Fakta-fakta menunjukkan, pemindahbukuan dari rekening bendaharawan negara ke Bank Bali berdasarkan penjaminan transaksi PT BDNI terhadap Bank Bali menyebabkan kerugian negara sebesar Rp 904.642.428.369.
Djoko Tjandra pun dituntut hukuman 1 tahun 6 bulan atau 18 bulan penjara. Djoko juga dituntut membayar denda sebesar Rp 30 juta subsider enam bulan kurungan, serta harus membayar biaya perkara sebesar Rp 7.500.
Sedang uang sebesar Rp 546 miliar milik PT Era Giat Prima yang berada di escrow account Bank Bali agar dikembalikan pada negara.
28 Agustus 2000
Majelis hakim memutuskan Djoko S Tjandra lepas dari segala tuntutan (onslag). Dalam putusannya, majelis hakim menyatakan, sebenarnya dakwaan JPU terhadap perbuatan Djoko Tjandra terbukti secara hukum.

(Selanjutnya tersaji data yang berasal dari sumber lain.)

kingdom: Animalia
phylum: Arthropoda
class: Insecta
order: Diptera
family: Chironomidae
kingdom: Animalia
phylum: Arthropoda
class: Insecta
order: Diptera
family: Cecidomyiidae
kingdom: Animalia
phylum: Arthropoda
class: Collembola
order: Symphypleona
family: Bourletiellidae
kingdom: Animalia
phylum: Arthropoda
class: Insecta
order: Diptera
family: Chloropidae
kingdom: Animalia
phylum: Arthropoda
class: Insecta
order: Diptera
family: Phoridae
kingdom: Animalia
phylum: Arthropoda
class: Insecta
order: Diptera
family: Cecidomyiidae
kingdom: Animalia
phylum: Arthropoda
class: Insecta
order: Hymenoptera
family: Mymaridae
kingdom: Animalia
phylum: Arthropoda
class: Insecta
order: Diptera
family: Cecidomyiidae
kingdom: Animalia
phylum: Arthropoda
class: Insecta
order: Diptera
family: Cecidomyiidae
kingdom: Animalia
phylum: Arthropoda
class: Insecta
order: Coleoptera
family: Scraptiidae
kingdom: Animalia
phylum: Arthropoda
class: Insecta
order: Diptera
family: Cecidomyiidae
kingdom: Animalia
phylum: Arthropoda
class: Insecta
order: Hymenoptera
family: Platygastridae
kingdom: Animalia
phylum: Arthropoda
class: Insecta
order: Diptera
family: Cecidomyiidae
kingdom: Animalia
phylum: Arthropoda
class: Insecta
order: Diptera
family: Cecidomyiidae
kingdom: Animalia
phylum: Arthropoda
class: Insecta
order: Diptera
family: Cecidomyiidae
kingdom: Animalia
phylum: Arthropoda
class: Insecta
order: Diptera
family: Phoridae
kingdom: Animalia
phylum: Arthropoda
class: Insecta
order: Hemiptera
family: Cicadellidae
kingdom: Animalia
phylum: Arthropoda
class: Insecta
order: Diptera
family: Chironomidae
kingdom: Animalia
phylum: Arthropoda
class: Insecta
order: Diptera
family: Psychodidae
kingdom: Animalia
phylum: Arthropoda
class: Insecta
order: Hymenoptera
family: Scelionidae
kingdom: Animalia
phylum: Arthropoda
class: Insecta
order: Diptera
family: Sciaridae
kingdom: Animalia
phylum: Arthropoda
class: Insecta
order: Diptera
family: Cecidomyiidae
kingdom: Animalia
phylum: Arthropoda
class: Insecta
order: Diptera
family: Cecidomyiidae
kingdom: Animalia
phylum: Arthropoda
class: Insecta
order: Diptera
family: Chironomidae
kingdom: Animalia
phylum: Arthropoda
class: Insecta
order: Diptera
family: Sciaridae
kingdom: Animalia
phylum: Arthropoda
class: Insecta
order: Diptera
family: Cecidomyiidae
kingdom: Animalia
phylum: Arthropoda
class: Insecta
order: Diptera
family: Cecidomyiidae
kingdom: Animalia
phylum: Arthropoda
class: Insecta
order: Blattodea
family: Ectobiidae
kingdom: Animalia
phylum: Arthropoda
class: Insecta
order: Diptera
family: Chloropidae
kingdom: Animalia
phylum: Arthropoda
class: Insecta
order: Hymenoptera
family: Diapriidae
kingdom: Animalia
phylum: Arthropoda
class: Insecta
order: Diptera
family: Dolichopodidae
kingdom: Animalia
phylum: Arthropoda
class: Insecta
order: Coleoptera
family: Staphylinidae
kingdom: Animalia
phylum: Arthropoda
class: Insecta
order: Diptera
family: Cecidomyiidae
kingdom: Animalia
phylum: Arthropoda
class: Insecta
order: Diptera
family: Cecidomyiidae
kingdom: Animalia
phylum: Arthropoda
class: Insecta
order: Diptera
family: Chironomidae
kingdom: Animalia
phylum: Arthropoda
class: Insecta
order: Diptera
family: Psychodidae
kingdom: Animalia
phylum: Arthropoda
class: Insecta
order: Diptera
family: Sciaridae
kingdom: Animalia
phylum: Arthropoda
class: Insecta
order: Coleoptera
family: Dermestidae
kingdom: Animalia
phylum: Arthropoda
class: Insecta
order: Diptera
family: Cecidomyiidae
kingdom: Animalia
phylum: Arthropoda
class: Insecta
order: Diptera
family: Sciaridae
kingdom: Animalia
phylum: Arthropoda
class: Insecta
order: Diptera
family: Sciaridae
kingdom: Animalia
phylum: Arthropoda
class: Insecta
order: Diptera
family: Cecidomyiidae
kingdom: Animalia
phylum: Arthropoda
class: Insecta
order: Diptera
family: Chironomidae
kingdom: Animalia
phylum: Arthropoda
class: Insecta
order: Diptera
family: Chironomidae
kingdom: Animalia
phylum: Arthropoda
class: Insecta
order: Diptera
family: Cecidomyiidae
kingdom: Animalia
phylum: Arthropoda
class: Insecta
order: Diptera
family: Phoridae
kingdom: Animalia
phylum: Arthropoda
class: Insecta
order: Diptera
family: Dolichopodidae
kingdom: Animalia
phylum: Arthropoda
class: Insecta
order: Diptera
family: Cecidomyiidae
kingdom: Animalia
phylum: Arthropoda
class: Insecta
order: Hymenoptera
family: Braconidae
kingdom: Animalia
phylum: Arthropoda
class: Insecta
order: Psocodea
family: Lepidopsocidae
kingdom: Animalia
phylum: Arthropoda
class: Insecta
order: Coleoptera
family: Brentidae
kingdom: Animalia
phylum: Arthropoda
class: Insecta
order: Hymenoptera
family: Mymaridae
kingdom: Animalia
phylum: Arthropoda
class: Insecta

Namun perbuatan tersebut bukanlah merupakan suatu perbuatan pidana melainkan perbuatan perdata. Akibatnya, Djoko Tjandra pun lepas dari segala tuntutan hukum.
21 September 2000
Antasari Azhar , selaku JPU, mengajukan kasasi.
26 Juni 2001
Majelis hakim Agung MA melepaskan Djoko Tjandra dari segala tuntutan. Putusan itu diambil mekanisme voting dikarenakan adanya perbedaan pendapat antara hakim Sunu Wahadi dan M Said Harahap dengan hakim Artidjo Alkotsar mengenai permohonan kasasi Djoko Tjandra yang diajukan oleh JPU.
12 Juni 2003
Kepala Kejaksaan Negeri Jakarta Selatan mengirim surat kepada direksi Bank Permata agar menyerahkan barang bukti berupa uang Rp 546,4 miliar. Pada hari yang sama, direksi Bank Permata mengirim surat ke BPPN untuk meminta petunjuk. Permintaan ini akhirnya tak terwujud dengan keluarnya putusan kasasi Mahkamah Agung (MA) yang memenangkan BPPN.
17 Juni 2003
Direksi Bank Permata meminta fatwa MA atas permintaan Kejaksaan Negeri Jakarta Selatan di atas.
19 Juni 2003
BPPN meminta fatwa MA dan penundaan eksekusi keputusan MA (Juni 2001) yang memperkuat keputusan Pengadilan Negeri Jakarta Selatan yang membebaskan Djoko Tjandra. Alasannya, ada dua keputusan MA yang bertentangan.
25 Juni 2003
Fatwa MA untuk direksi Bank Permata keluar. Isinya menyatakan MA tidak dapat ikut campur atas eksekusi Kejaksaan Negeri Jakarta Selatan.
1 Juli 2003
Kepala Pusat Penerangan Hukum (Kapuspenkum) Kejaksaan Agung Antasari Azhar menyatakan Badan Penyehatan Perbankan Nasional (BPPN) dinilai menghambat proses hukum yang sedang dijalankan oleh Kejaksaan Agung selaku pihak eksekutor.
2 Maret 2004
Kejaksaan Negeri Jakarta Selatan memanggil Direktur Utama PT Bank Permata Tbk, Agus Martowardojo. Pemanggilan ini terkait dengan rencana eksekusi pencairan dana senilai Rp 546 miliar untuk PT Era Giat Prima (EGP) milik Djoko Tjandra dan politikus Partai Golkar Setya Novanto.
Oktober 2008
Kejaksaan Agung mengajukan Peninjauan Kembali (PK) kasus korupsi cessie Bank Bali dengan terdakwa Djoko Tjandra ke Mahkamah Agung.
11 Juni 2009
Djoko Sarwoko, Ketua Majelis Peninjauan Kembali MA dengan anggota I Made Tara, Komariah E Sapardjaja, Mansyur Kertayasa, dan Artidjo Alkostar memutuskan menerima Peninjauan Kembali (PK) yang diajukan Jaksa.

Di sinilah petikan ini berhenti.